A CPR classification specifically assesses how these cables, which include conductors, insulation, shielding and sheathing, will react to fire. This classification is not specific to the industry; it more generally regulates the performance of all construction products placed on the market that are permanently installed in buildings and infrastructure.
 
While no cable is completely fireproof, some are designed to slow down the spread of flames by controlling the reaction of each layer that makes up the cable. This result is the fruit of complex choices of materials and structures, which require real engineering expertise.
 
The CPR thus establishes a scale of performance classes, from the most basic to the most demanding, allowing designers, installers and project owners to choose cables suited to their uses, environments and risk levels.
 
In data centres, technical specifications increasingly require high classes such as B2ca. This classification combines a very limited contribution to fire (B2) with enhanced requirements for secondary effects: low smoke emission (s2), absence of flaming droplets (d1) and very low acidity of emitted gases (a1). These performance levels are now considered a minimum standard in many data centre projects, particularly for hyperscale infrastructures, where energy density and service continuity issues require maximum fire risk control.
 
In sensitive infrastructures such as data centres, this classification becomes a key design and safety tool, far beyond a simple regulatory requirement.
 
Ultimately, the CPR classification does not judge a simple "pipe with wires inside".
It evaluates the behaviour of a complex assembly, designed as a system in its own right. It reflects a very high level of industrial expertise, where every layer counts and where safety depends on an in-depth understanding of this technical mille-feuille.
 
Fire, smoke, droplets, acidity: anticipating incident scenarios

The CPR classification does not focus on the electrical performance of the cable, but on its reaction to fire: contribution to flame spread, smoke release, production of flaming droplets and emission of acid gases.

The objective is twofold. On the one hand, to protect people by facilitating evacuation and limiting the risks associated with toxic smoke. On the other hand, to preserve infrastructure and equipment by reducing the impact of fire on critical installations.

The CPR classification analyses the smoke produced. In a confined space such as a data centre, smoke is often the main hazard. Its density, composition and toxicity depend directly on how the different layers of the cable degrade under the effect of heat. Designing a cable that produces limited and less harmful smoke requires a detailed understanding of these interactions. The acidity of the gases released is a determining factor. Corrosive emissions can not only endanger people, but also cause lasting damage to sensitive electronic equipment. Limiting this acidity involves working on the very composition of the internal layers of the cable, right down to the choice of additives and polymers.

Another critical issue is droplets. A cable that melts and drips can act like a candle, spreading the fire to other areas. Here again, everything depends on the internal architecture of the cable: the way the materials hold together, stiffen or deform under the effect of heat.

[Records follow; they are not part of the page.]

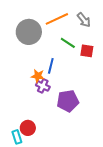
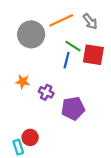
red square: (87, 51) -> (93, 55), size x1.5
blue line: (51, 66) -> (67, 60), moved
orange star: (38, 76) -> (23, 82), moved

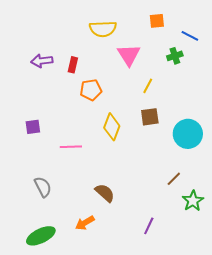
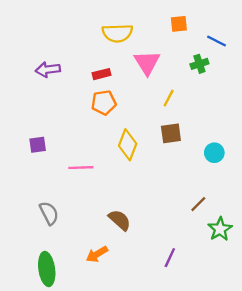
red rectangle: (73, 65) -> (101, 74), moved, turned 63
cyan circle: (188, 134) -> (214, 153), size x0.6
green ellipse: (41, 236) -> (47, 269), turned -72

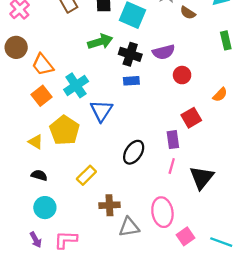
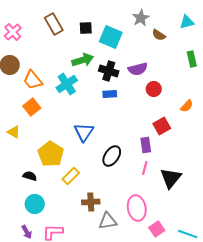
cyan cross: (76, 85) -> (67, 84), moved
blue triangle: (101, 111) -> (84, 132), moved
yellow pentagon: (65, 130) -> (51, 154), moved
yellow triangle: (36, 142) -> (14, 132), moved

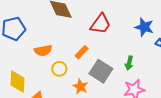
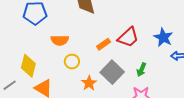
red trapezoid: (101, 24) -> (128, 37), moved
orange rectangle: (82, 52) -> (104, 44), moved

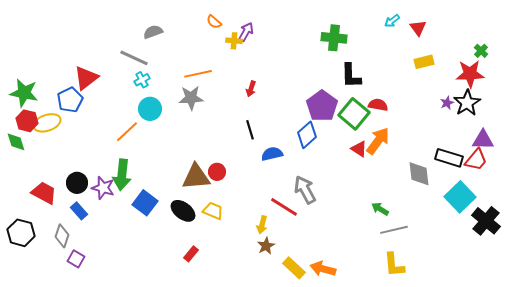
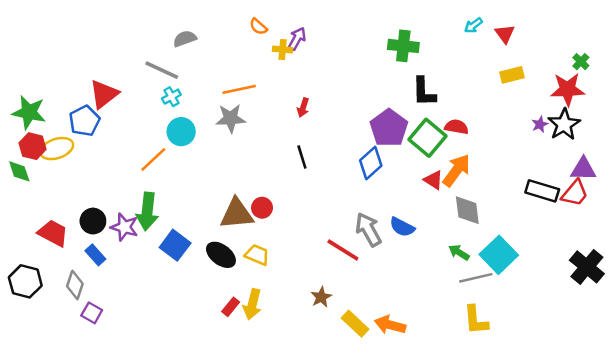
blue semicircle: (272, 154) -> (402, 227), moved, turned -140
gray diamond: (419, 174) -> (467, 210), moved
cyan square: (460, 197) -> (499, 255), moved
yellow arrow: (262, 225) -> (252, 304), moved, size x1.4

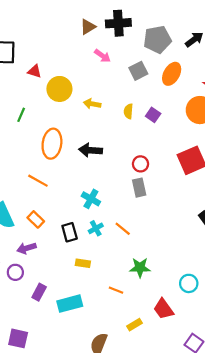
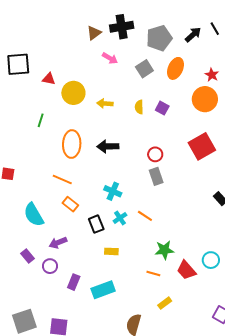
orange rectangle: (36, 219) -> (70, 204), moved
orange line: (116, 290) -> (153, 274), moved
red trapezoid: (163, 309) -> (186, 270), moved

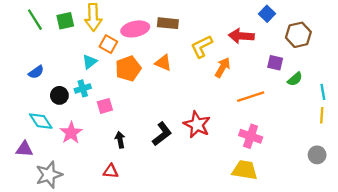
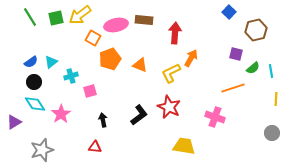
yellow arrow: (93, 17) -> (80, 15), turned 55
red arrow: (241, 36) -> (175, 33), moved, turned 90
yellow L-shape: (202, 46) -> (171, 73), moved
cyan triangle: (90, 62) -> (51, 62), moved
orange triangle: (163, 63) -> (140, 65), moved
cyan line: (323, 92) -> (271, 71), moved
black circle: (59, 95) -> (34, 82), moved
orange line: (251, 97) -> (233, 88), moved
purple triangle: (24, 149) -> (14, 122), moved, turned -35
yellow trapezoid: (245, 170) -> (184, 146), moved

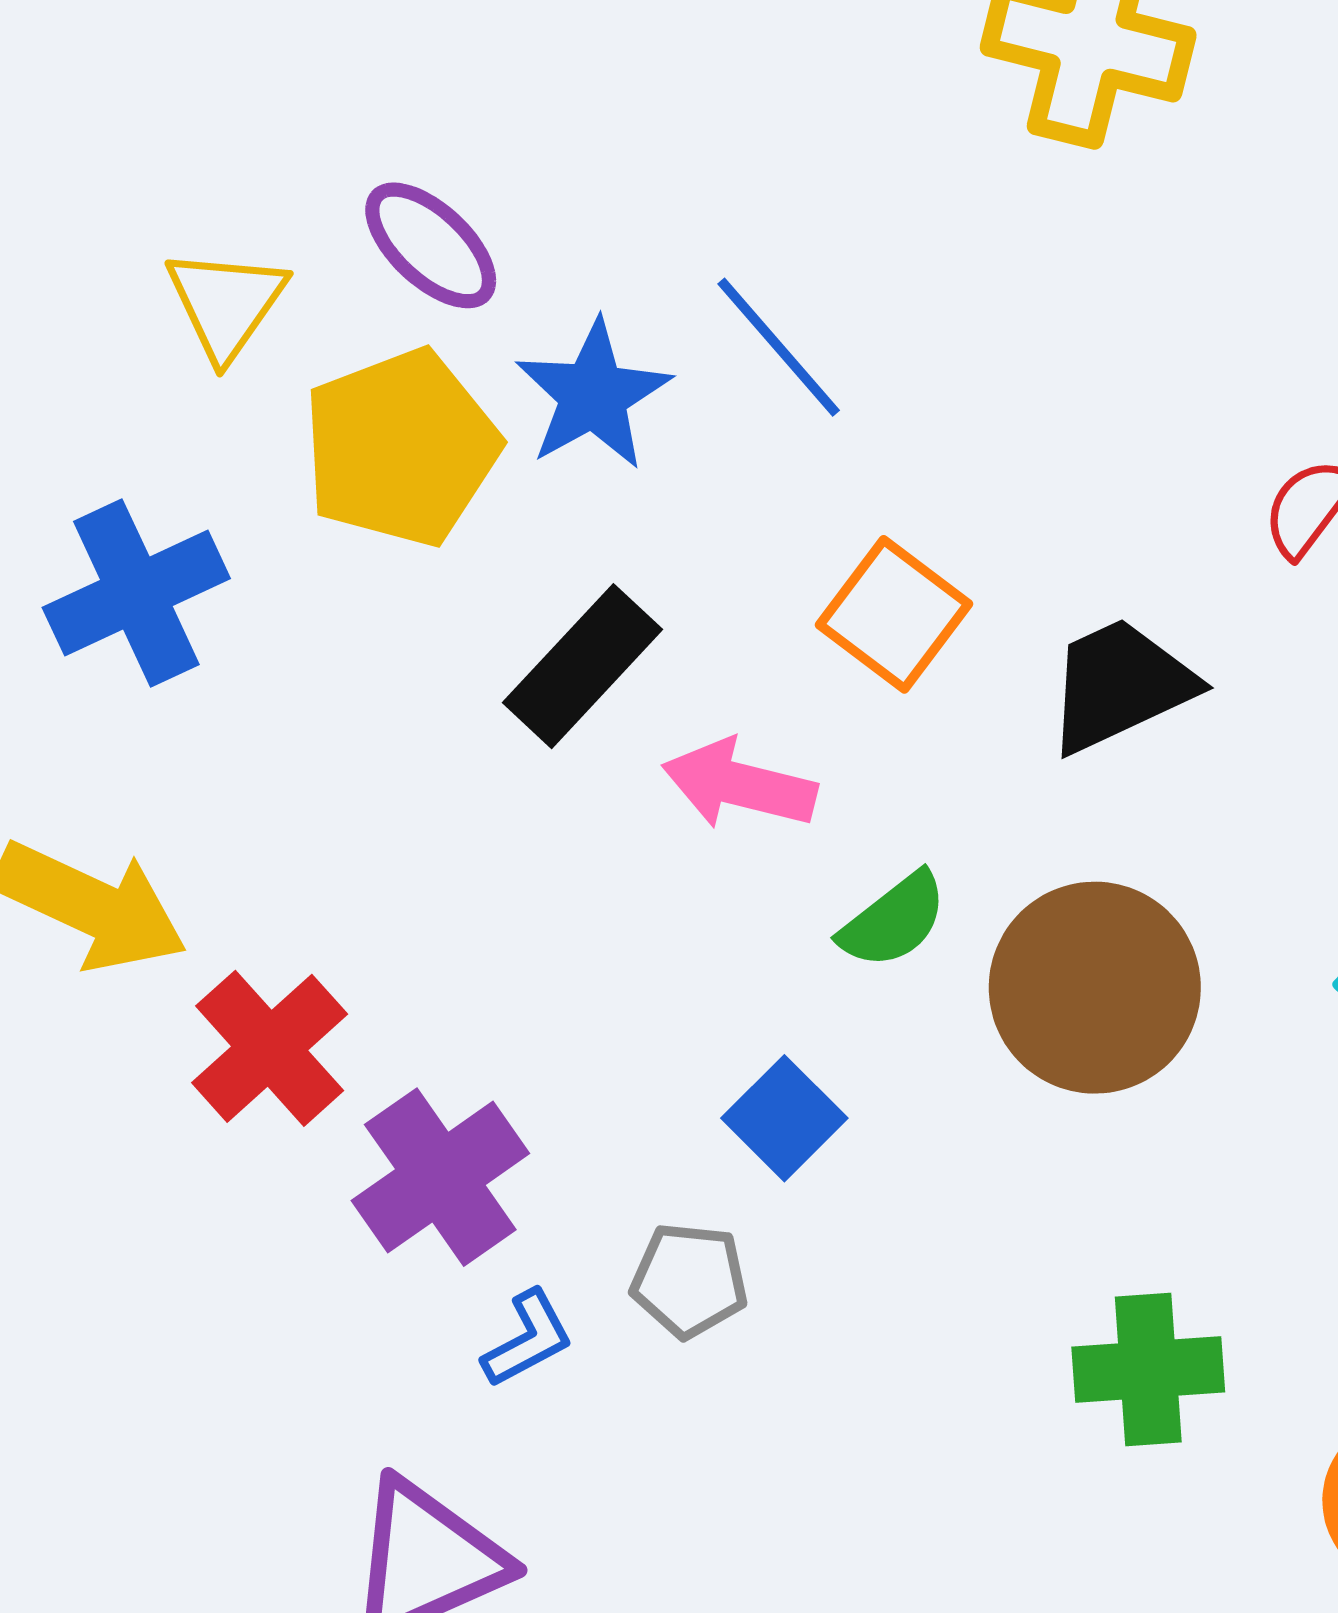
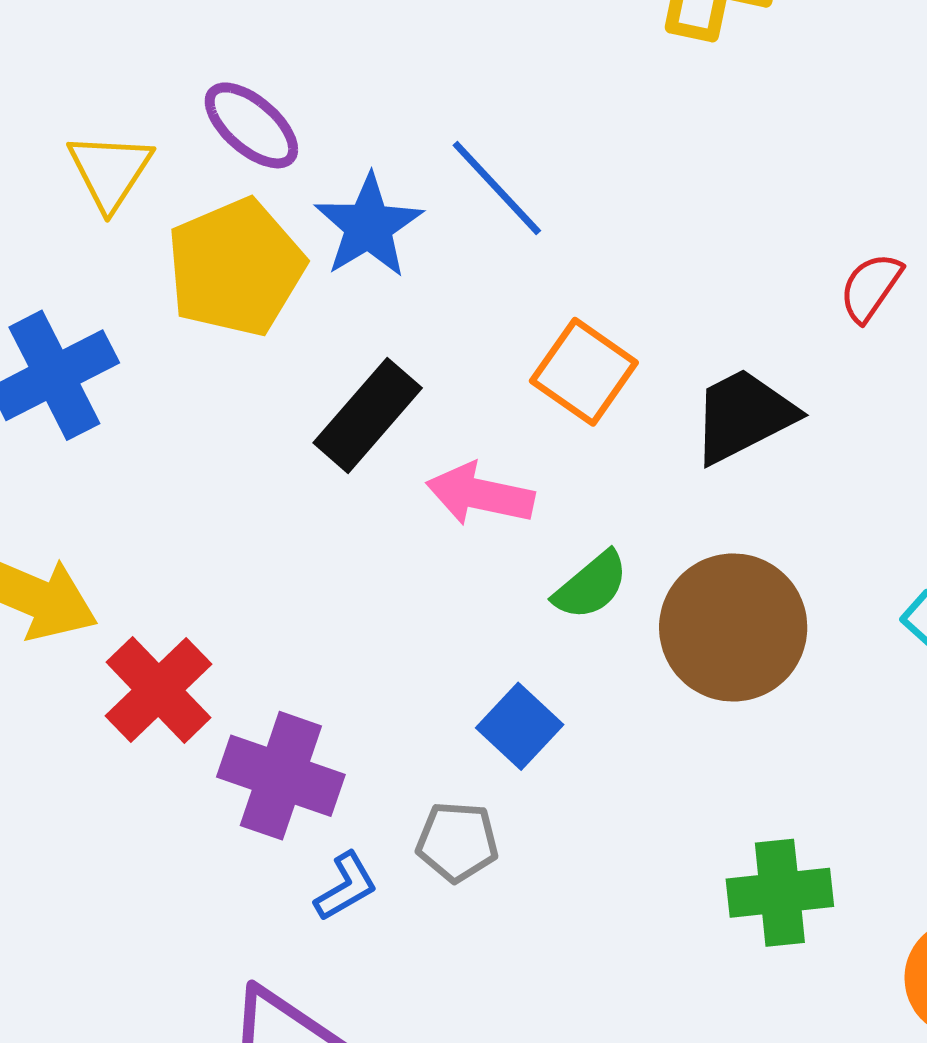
purple cross: (440, 1177) -> (281, 776), turned -34

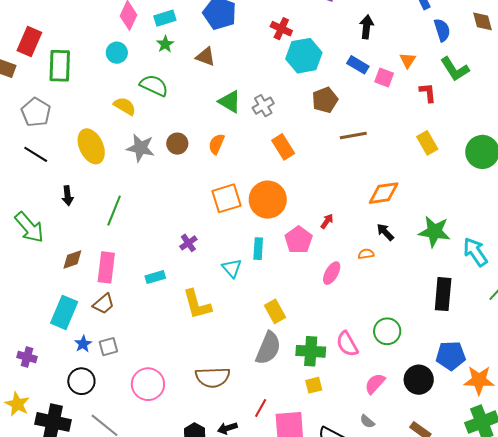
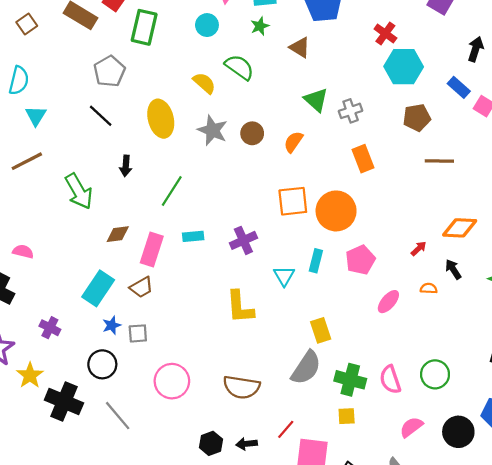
red arrow: (327, 221) -> (419, 249), moved
purple cross: (188, 243) -> (243, 240), size x1.4
cyan rectangle: (155, 277) -> (193, 236), moved

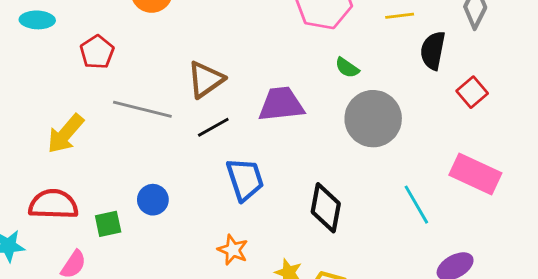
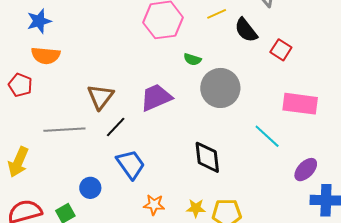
black semicircle: (433, 51) -> (246, 30), turned -32
red pentagon: (97, 52) -> (20, 85), moved
blue trapezoid: (245, 179) -> (131, 164), moved

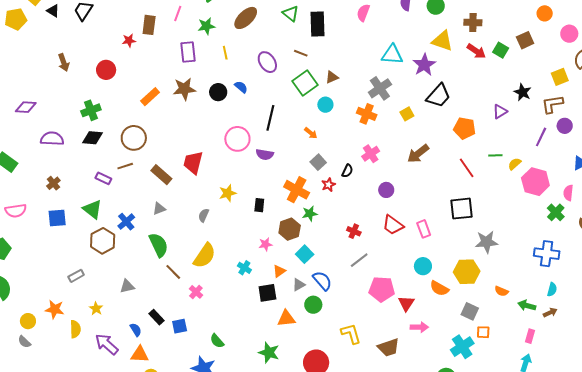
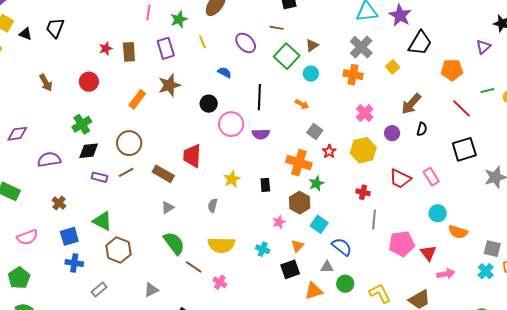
brown rectangle: (149, 25) -> (129, 52), moved
black circle: (218, 92) -> (209, 104), moved
black semicircle: (347, 171) -> (422, 129), moved
purple rectangle: (103, 178) -> (99, 177), moved
purple circle: (386, 190) -> (392, 133), moved
blue cross: (126, 222) -> (74, 263), moved, turned -30
yellow semicircle: (205, 256) -> (221, 245), turned 68
gray line: (359, 260) -> (374, 220), turned -36
yellow hexagon: (467, 272) -> (363, 150), moved
gray triangle: (299, 285) -> (327, 267), moved, turned 40
green circle: (313, 305) -> (345, 284), moved
cyan cross: (462, 347) -> (486, 271), moved, size x0.7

In a data centre, limiting smoke and its acidity is crucial: it is smoke, more than the flames themselves, that causes prolonged shutdowns, corrosion of electronic equipment and the inability to quickly restart systems after an incident.

 
 

Partner to players in the construction, energy and design sectors


This approach to fire risk illustrates a reality that is often overlooked: in industry, and even more so in critical infrastructure, cables are never generic components.
 
They are the result of a careful balance between standards, uses, risks and expected performance. And it is precisely this ability to move from catalogue to customisation, from standard to practical use, that distinguishes mature industrial expertise from a simple product offering.
 
Beyond product performance, it is the manufacturer's holistic industrial approach that makes the difference: integration of standards, collaboration with integrators and design offices, adaptation to the specific needs of critical infrastructure, and the ability to support large-scale projects from start to finish.